Deu-se nas imediações da Praça Guadalajara, em Garanhuns, Agreste Meridional pernambucano, a torturante experiência de um tímido candidato a vereador de primeira viagem.
Em 1982 o pleito abarcava candidaturas de vereador a governador, incluindo deputados estaduais, federais e senadores.
Era comum à época organizar pequenos comícios onde todos os candidatos a vereador deveriam usar da palavra, esquentando o ambiente para os principais oradores, postulantes à Assembleia Legislativa e à Câmara dos Deputados.
— Vai você primeiro, convocou o locutor do comício, apontando a um inibido candidato que jamais falara em público.

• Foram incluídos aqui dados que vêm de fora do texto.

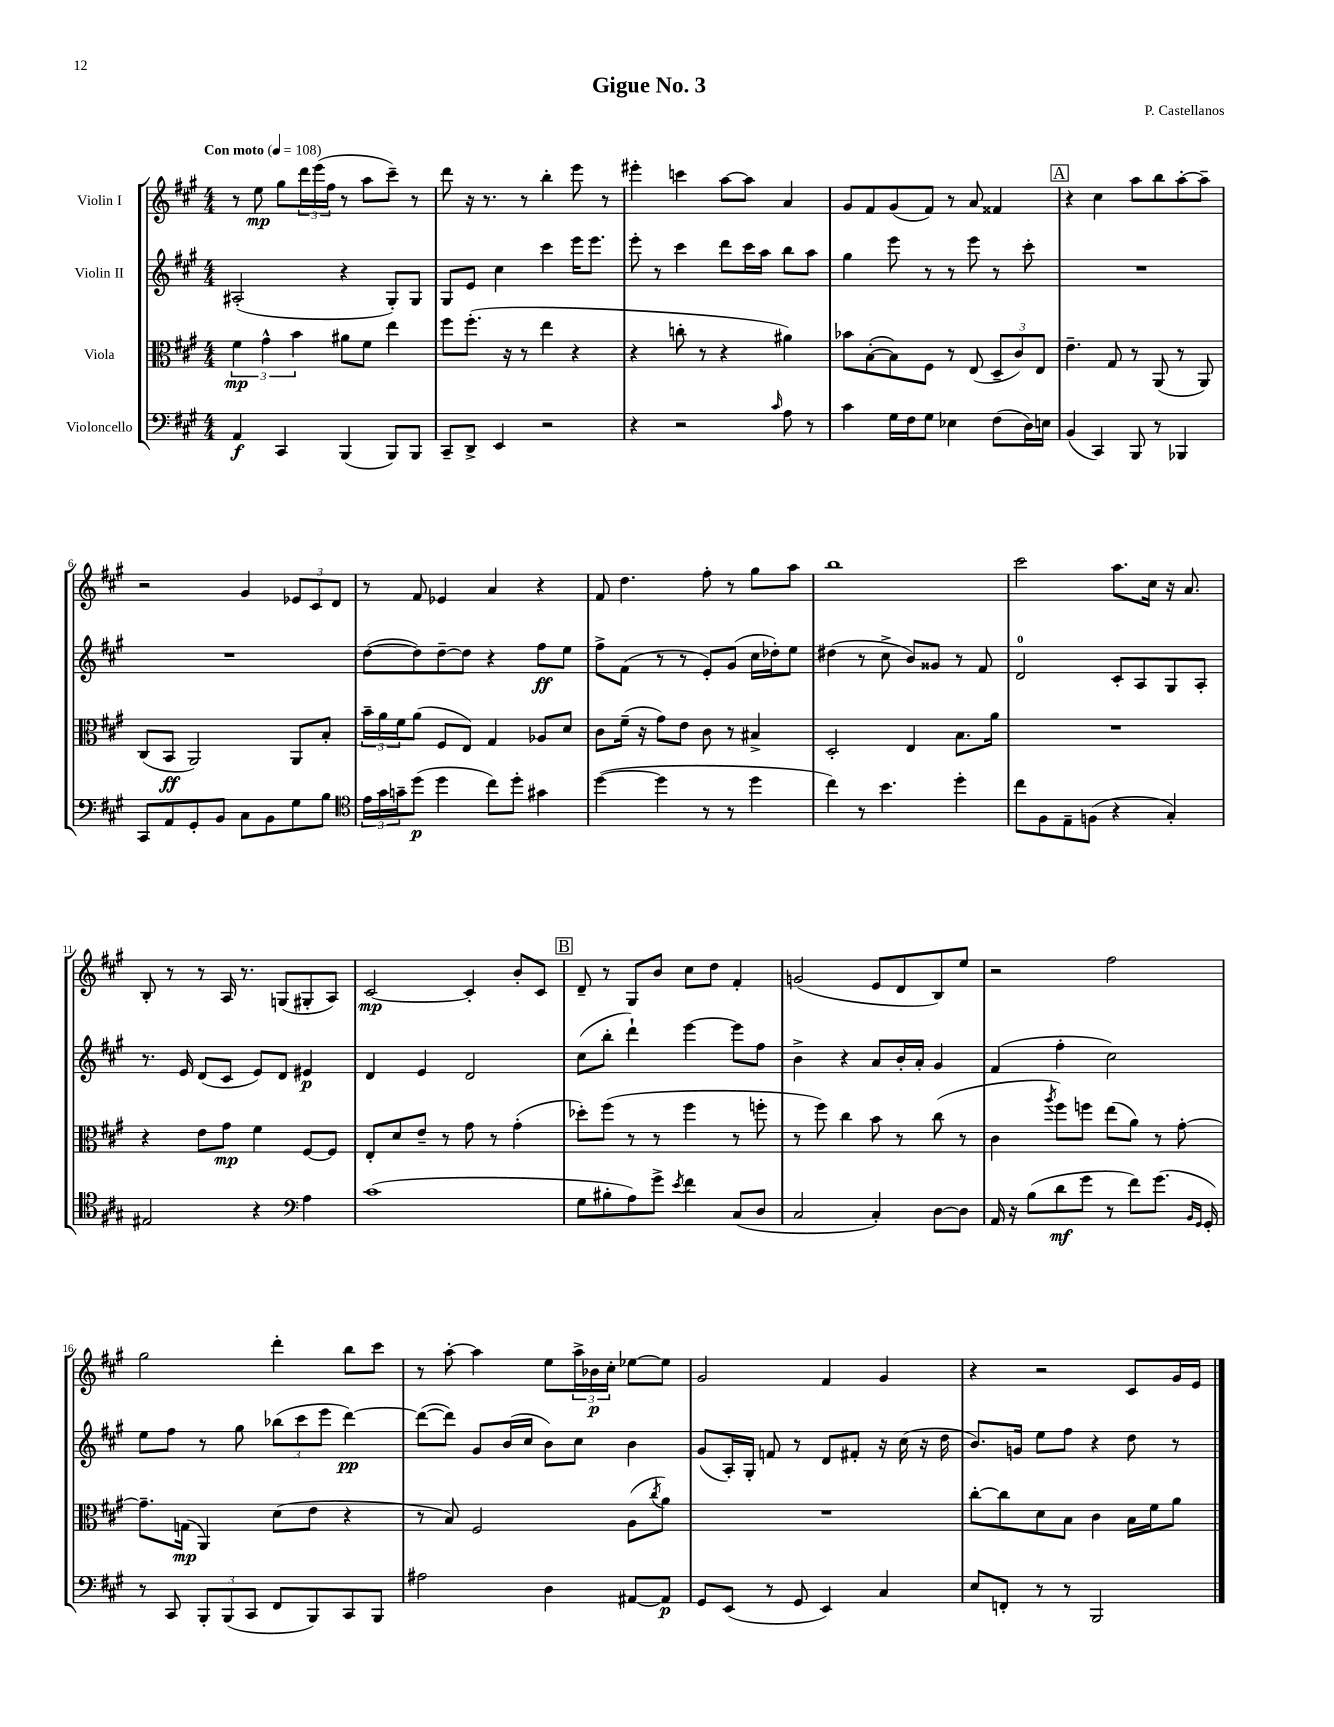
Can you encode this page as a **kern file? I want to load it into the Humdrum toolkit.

**kern	**kern	**kern	**kern
*staff4	*staff3	*staff2	*staff1
*clefF4	*clefC3	*clefG2	*clefG2
*k[f#c#g#]	*k[f#c#g#]	*k[f#c#g#]	*k[f#c#g#]
*M4/4	*M4/4	*M4/4	*M4/4
*MM108	*MM108	*MM108	*MM108
4AA	6f#	(2A#'	8r
.	.	.	8ee
.	6g#^^	.	.
4CC#	.	.	8gg#
.	6b	.	.
.	.	.	24ddd
.	.	.	(24eee
.	.	.	24ff#
(4BBB	8a#	4r	8r
.	8f#	.	8aa
8BBB)	4ee	8G#')	8ccc#~)
8BBB	.	8G#	8r
=	=	=	=
8CC#~	8ff#	8G#	8ddd
8DD^	(8.ff#'	8e	16r
.	.	.	8.r
4EE	.	4cc#	.
.	16r	.	.
.	8r	.	8r
2r	4ee	4ccc#	4bb'
.	4r	16eee	8eee
.	.	8.eee	.
.	.	.	8r
=	=	=	=
4r	4r	8eee'	4eee#'
.	.	8r	.
2r	8cc'	4ccc#	4ccc
.	8r	.	.
.	4r	8ddd	[8aa
.	.	16ccc#	8aa]
.	.	16aa	.
16qqc#	.	.	.
8A	4a#)	8bb	4a
8r	.	8aa	.
=	=	=	=
4c#	8b-	4gg#	8g#
.	([8B'	.	8f#
16G#	8B])	8eee	(8g#
16F#	.	.	.
8G#	8F#	8r	8f#)
4E-	8r	8r	8r
.	(8E	8eee	8a
(8F#	12D~	8r	4f##
.	12c#)	.	.
16D)	.	8ccc#'	.
.	12E	.	.
16E	.	.	.
=	=	=	=
(4BB	4.e~	1r	4r
4CC#)	.	.	4cc#
.	8G#	.	.
8BBB	8r	.	8aa
8r	(8AA	.	8bb
4BBB-	8r	.	[8aa'
.	8AA)	.	8aa~]
=	=	=	=
8CC#	(8C#	1r	2r
8AA	8BB	.	.
8GG#'	2AA)	.	.
8BB	.	.	.
8C#	.	.	4g#
8BB	.	.	.
8G#	8AA	.	12e-
.	.	.	12c#
8B	8B'	.	.
.	.	.	12d
=	=	=	=
*clefC4	*	*	*
24e	24b~	([8dd	8r
24g#	24a	.	.
24g~	24f#	.	.
(8dd	(8a	8dd])	8f#
4dd	8F#	[8dd~	4e-
.	8E)	8dd]	.
8cc#)	4G#	4r	4a
8dd'	.	.	.
4g#	8A-	8ff#	4r
.	8d	8ee	.
=	=	=	=
([4dd	8c#	8ff#^	8f#
.	(16f#~	(8f#	4.dd
.	16r	.	.
4dd]	8g#)	8r	.
.	8e	8r	.
8r	8c#	8e')	8ff#'
8r	8r	(8g#	8r
4dd	4B#^	16cc#	8gg#
.	.	16dd-')	.
.	.	8ee	8aa
=	=	=	=
4cc#)	2D'	(4dd#	1bb
8r	.	8r	.
4.b	.	8cc#^	.
.	4E	8b)	.
.	.	8g##	.
4dd'	8.B	8r	.
.	.	8f#	.
.	16a	.	.
=	=	=	=
8cc#	1r	2d	2ccc#
8F#	.	.	.
8E~	.	.	.
(8F	.	.	.
4r	.	8c#'	8.aa
.	.	8A	.
.	.	.	16cc#
4G#')	.	8G#	16r
.	.	.	8.a
.	.	8A'	.
=	=	=	=
2E#	4r	8.r	8B'
.	.	.	8r
.	.	16e	.
.	8e	(8d	8r
.	8g#	8c#	16A
.	.	.	8.r
4r	4f#	8e)	.
.	.	8d	(8G
*clefF4	*	*	*
4A	[8F#	4e#	8G#'
.	8F#]	.	8A)
=	=	=	=
(1c#	8E'	4d	[2c#
.	8d	.	.
.	8e~	4e	.
.	8r	.	.
.	8g#	2d	4c#']
.	8r	.	.
.	(4g#'	.	8b'
.	.	.	8c#
=	=	=	=
8G#	8dd-')	(8cc#	8d~
8B#'	(8ff#	8bb'	8r
8A)	8r	4ddd`)	8G#
8g#^	8r	.	8b
8qe	.	.	.
4f#	4ff#	[4eee	8cc#
.	.	.	8dd
(8C#	8r	8eee]	4f#'
8D	8ff'	8ff#	.
=	=	=	=
2C#	8r	4b^	(2g
.	8ff#)	.	.
.	4cc#	4r	.
4C#')	8b	8a	8e
.	8r	16b'	8d
.	.	16a'	.
[8D	(8cc#	4g#	8B)
8D]	8r	.	8ee
=	=	=	=
16AA	4c#	(4f#	2r
16r	.	.	.
(8B	.	.	.
.	8qaa	.	.
8d	8ff#)	4ff#'	.
8g#	8ff	.	.
8r	(8ee	2cc#)	2ff#
8f#)	8a)	.	.
(8.g#	8r	.	.
.	[8g#'	.	.
16qqBB	.	.	.
16qqGG#	.	.	.
16GG#')	.	.	.
=	=	=	=
8r	8.g#~]	8ee	2gg#
8CC#	.	8ff#	.
.	(16G	.	.
12BBB'	4AA)	8r	.
(12BBB	.	.	.
.	.	8gg#	.
12CC#	.	.	.
8FF#	(8d	(12bb-	4ddd'
.	.	12ccc#	.
8BBB)	8e	.	.
.	.	12eee	.
8CC#	4r	[4ddd)	8bb
8BBB	.	.	8ccc#
=	=	=	=
2A#	8r	(8ddd_	8r
.	8B)	8ddd])	[8aa'
.	2F#	8g#	4aa]
.	.	(16b	.
.	.	16cc#	.
4D	.	8b)	8ee
.	.	8cc#	24aa^
.	.	.	24b-
.	.	.	24cc#'
[8AA#	(8A	4b	[8ee-
.	8qcc#	.	.
8AA#]	8a)	.	8ee-]
=	=	=	=
8GG#	1r	(8g#	2g#
(8EE	.	16A')	.
.	.	16G#'	.
8r	.	8f	.
8GG#	.	8r	.
4EE)	.	8d	4f#
.	.	8f#'	.
4C#	.	16r	4g#
.	.	(16cc#	.
.	.	16r	.
.	.	16dd	.
=	=	=	=
8E	[8cc#'	8.b)	4r
8FF'	8cc#]	.	.
.	.	16g	.
8r	8d	8ee	2r
8r	8B	8ff#	.
2BBB	4c#	4r	.
.	16B	8dd	8c#
.	16f#	.	.
.	8a	8r	16g#
.	.	.	16e
==	==	==	==
*-	*-	*-	*-
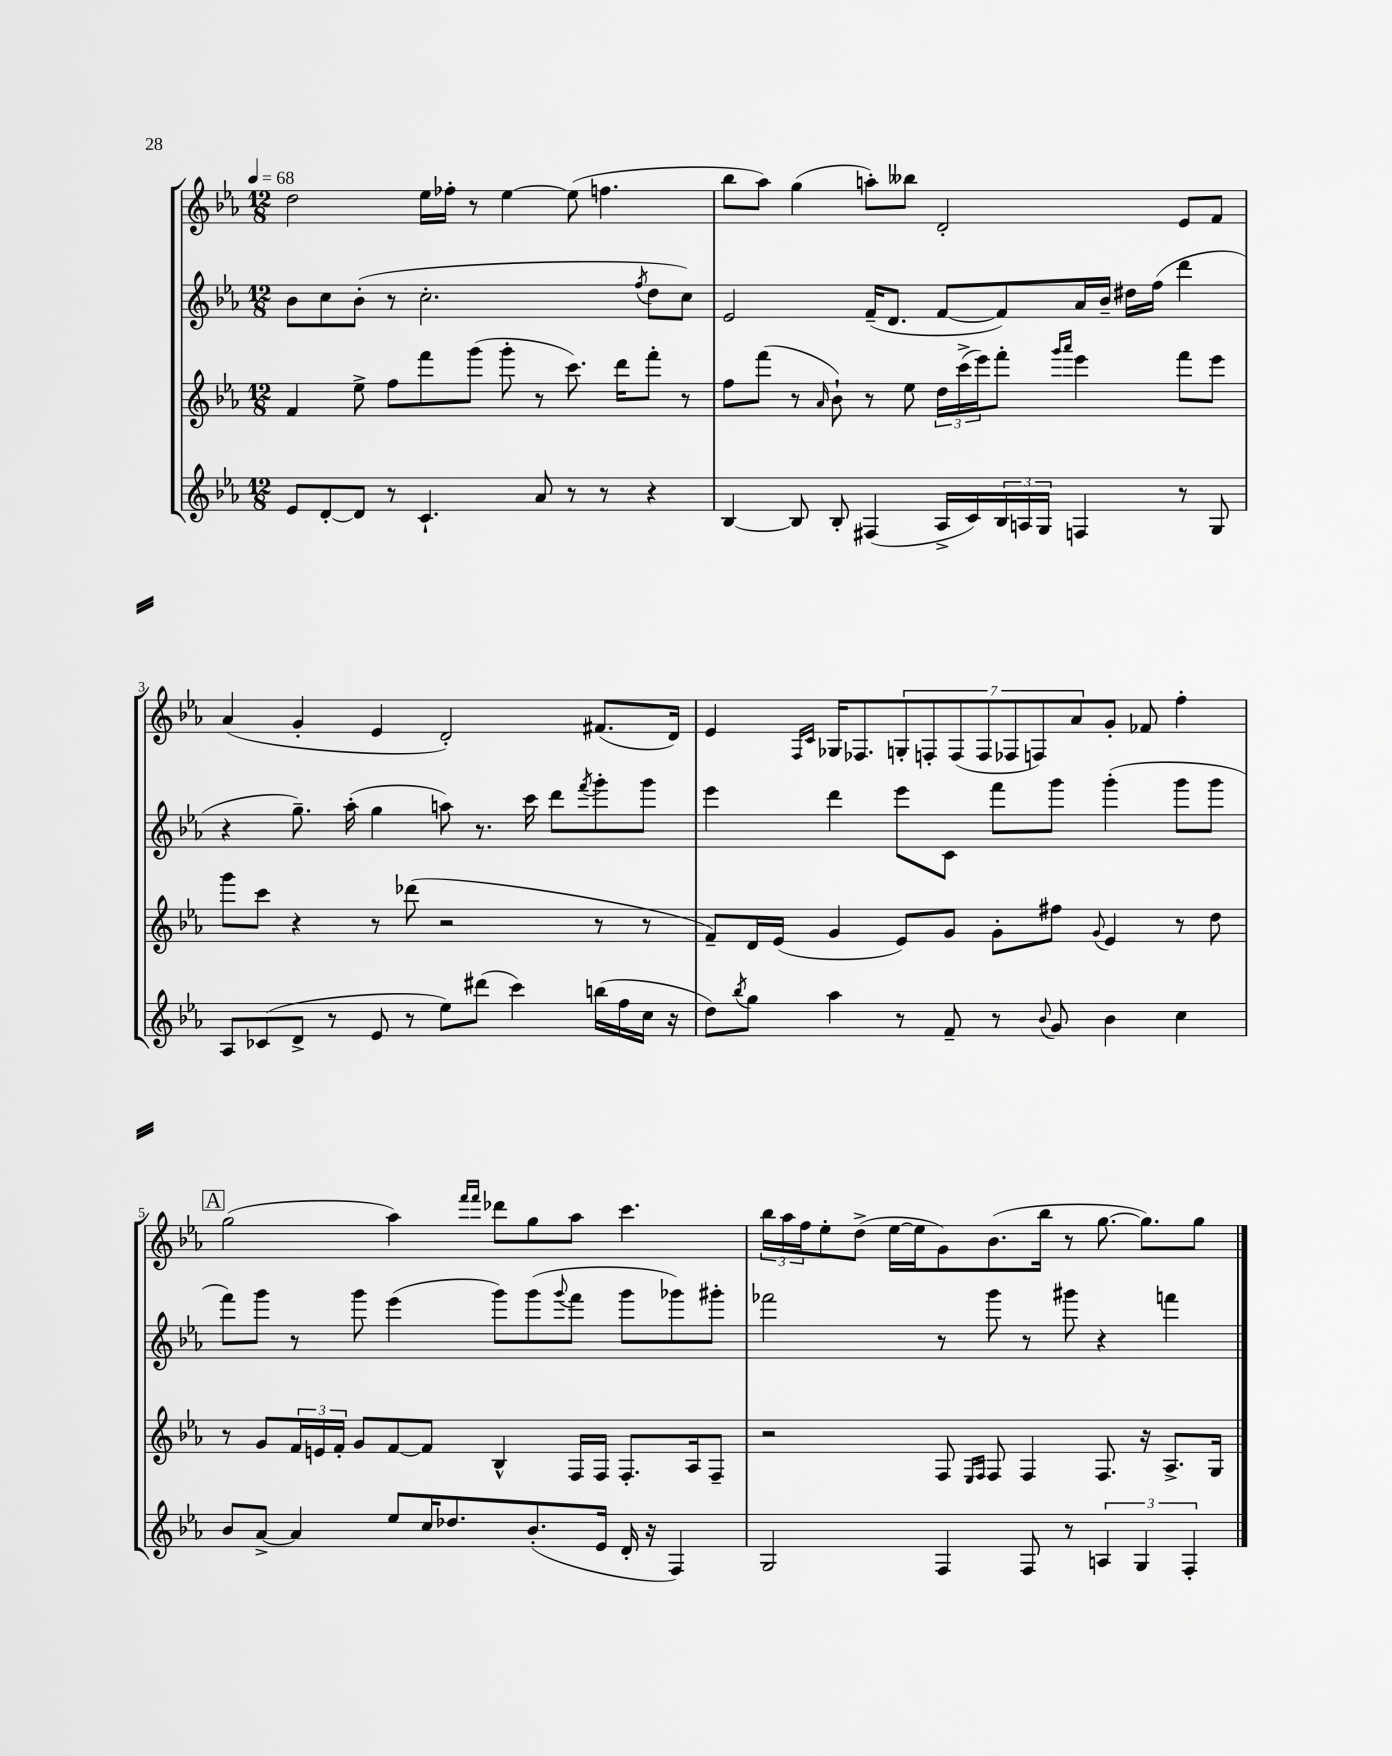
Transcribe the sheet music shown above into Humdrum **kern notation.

**kern	**kern	**kern	**kern
*staff4	*staff3	*staff2	*staff1
*clefG2	*clefG2	*clefG2	*clefG2
*k[b-e-a-]	*k[b-e-a-]	*k[b-e-a-]	*k[b-e-a-]
*M12/8	*M12/8	*M12/8	*M12/8
*MM68	*MM68	*MM68	*MM68
8e-	4f	8b-	2dd
[8d'	.	8cc	.
8d]	8ee-^	(8b-'	.
8r	8ff	8r	.
4.c`	8fff	2.cc'	16ee-
.	.	.	16ff-'
.	(8ggg	.	8r
.	8ggg'	.	[4ee-
8a-	8r	.	.
8r	8.ccc)	.	(8ee-]
8r	.	.	4.ff
.	16ddd	.	.
.	.	8qff	.
4r	8fff'	8dd	.
.	8r	8cc)	.
=	=	=	=
[4B-	8ff	2e-	8bb-
.	(8fff	.	8aa-)
8B-]	8r	.	(4gg
.	16qqa-	.	.
8B-'	8b-`)	.	.
(4F#	8r	(16f~	8aa')
.	.	8.d	.
.	8ee-	.	8bb--
16A-^	24dd	[8f	2d'
.	(24ccc^	.	.
16c)	.	.	.
.	24eee-)	.	.
24B-	8fff'	8f])	.
24A	.	.	.
24G	.	.	.
.	16qqggg	.	.
.	16qqaaa-	.	.
4F	4eee-	16a-	.
.	.	16b-~	.
.	.	16dd#	.
.	.	(16ff	.
8r	8fff	4ddd	8e-
8G	8eee-	.	8f
=	=	=	=
8A-	8ggg	4r	(4a-
(8c-	8ccc	.	.
8d^	4r	8.gg~)	4g'
8r	.	.	.
.	.	(16aa-'	.
8e-	8r	4gg	4e-
8r	(8ddd-	.	.
8ee-)	2r	8aa)	2d')
(8ddd#	.	8.r	.
4ccc)	.	.	.
.	.	16ccc	.
.	.	8ddd	.
.	.	8qfff	.
(16bb	8r	8ggg'	(8.f#
16ff	.	.	.
16cc	8r	8ggg	.
16r	.	.	16d)
=	=	=	=
8dd)	8f~)	4eee-	4e-
8qbb-	.	.	.
8gg	16d	.	.
.	(16e-	.	.
.	.	.	16qqF
.	.	.	16qqc
4aa-	4g	4ddd	16G-
.	.	.	8.F-
8r	8e-)	8eee-	14G'
.	.	.	14F'
8f~	8g	8c	.
.	.	.	(14F
.	.	.	14F
8r	8g'	8fff	.
.	.	.	14F-
.	.	.	14F)
8qqb-	.	.	.
8g	8ff#	8ggg	.
.	.	.	14a-
.	8qqg	.	.
4b-	4e-	(4ggg'	8g'
.	.	.	8f-
4cc	8r	8ggg	4ff'
.	8dd	8ggg	.
=	=	=	=
8b-	8r	8fff)	(2gg
[8a-^	8g	8ggg	.
4a-]	24f	8r	.
.	24e	.	.
.	24f'	.	.
.	8g	8ggg	.
8ee-	[8f	(4eee-	4aa-)
16cc	8f]	.	.
8.dd-	.	.	.
.	.	.	16qqfff
.	.	.	16qqfff
.	4B-^^	8ggg)	8ddd-
(8.b-'	.	(8ggg	8gg
.	.	8qqggg	.
.	16F	8fff	8aa-
16e-	16F	.	.
16d'	8.F'	8ggg	4.ccc
16r	.	.	.
4F)	.	8ggg-)	.
.	16A-	.	.
.	8F~	8ggg#'	.
=	=	=	=
2G	2r	2fff-	24bb-
.	.	.	24aa-
.	.	.	24ff
.	.	.	8ee-'
.	.	.	(8dd^
.	.	.	[16ee-
.	.	.	16ee-]
4F	8F	8r	8g)
.	16qqE-	.	.
.	16qqF	.	.
.	8F	8ggg	(8.b-
8F	4F	8r	.
.	.	.	16bb-
8r	.	8ggg#	8r
6A	8.F	4r	[8.gg
6G	.	.	.
.	16r	.	8.gg])
.	8.A-^	4fff	.
6F'	.	.	.
.	.	.	8gg
.	16G	.	.
==	==	==	==
*-	*-	*-	*-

— Vou não. Não sei fazer discurso.
— Sabe falar?
— Um pouco…
— Sabe, sim. Você diz bom dia, boa tarde, boa noite e sabe perguntar às pessoas “como vai?”, não sabe?
— Sei, sim senhor.
— Então suba no tablado e fale!
O indigitado candidato, microfone à mão, repetia trêmulo:
— Boa noite! Boa noite! Boa noite…
— Diz teu nome, rapaz!
— Digo não.
— Diz teu número!
— Digo não.
A pressão dos militantes e dos demais candidatos aumentava, tornando o orador mais inibindo ainda.
Talvez temendo desapontar a deputada Cristina Tavares, que chegara de surpresa, encerrou o abortado discurso com uma frase algo insossa:
— Eu apoio o deputado Luciano, a deputada Cristina, o senador Cid e o governador Marcos Freire.
E de pronto devolveu o microfone ao locutor do comício e pálido, trêmulo e suando às bicas, cuidou de escapar sem entretanto evitar que percebessem a grande mancha líquida que se espraiava entre as pernas.
E assim a chamada Suíça pernambucana viu frustrada no nascedouro a almejada carreira de um vereador que nunca foi.
Mas a história das nossas campanhas eleitorais ganhou um personagem inesquecível.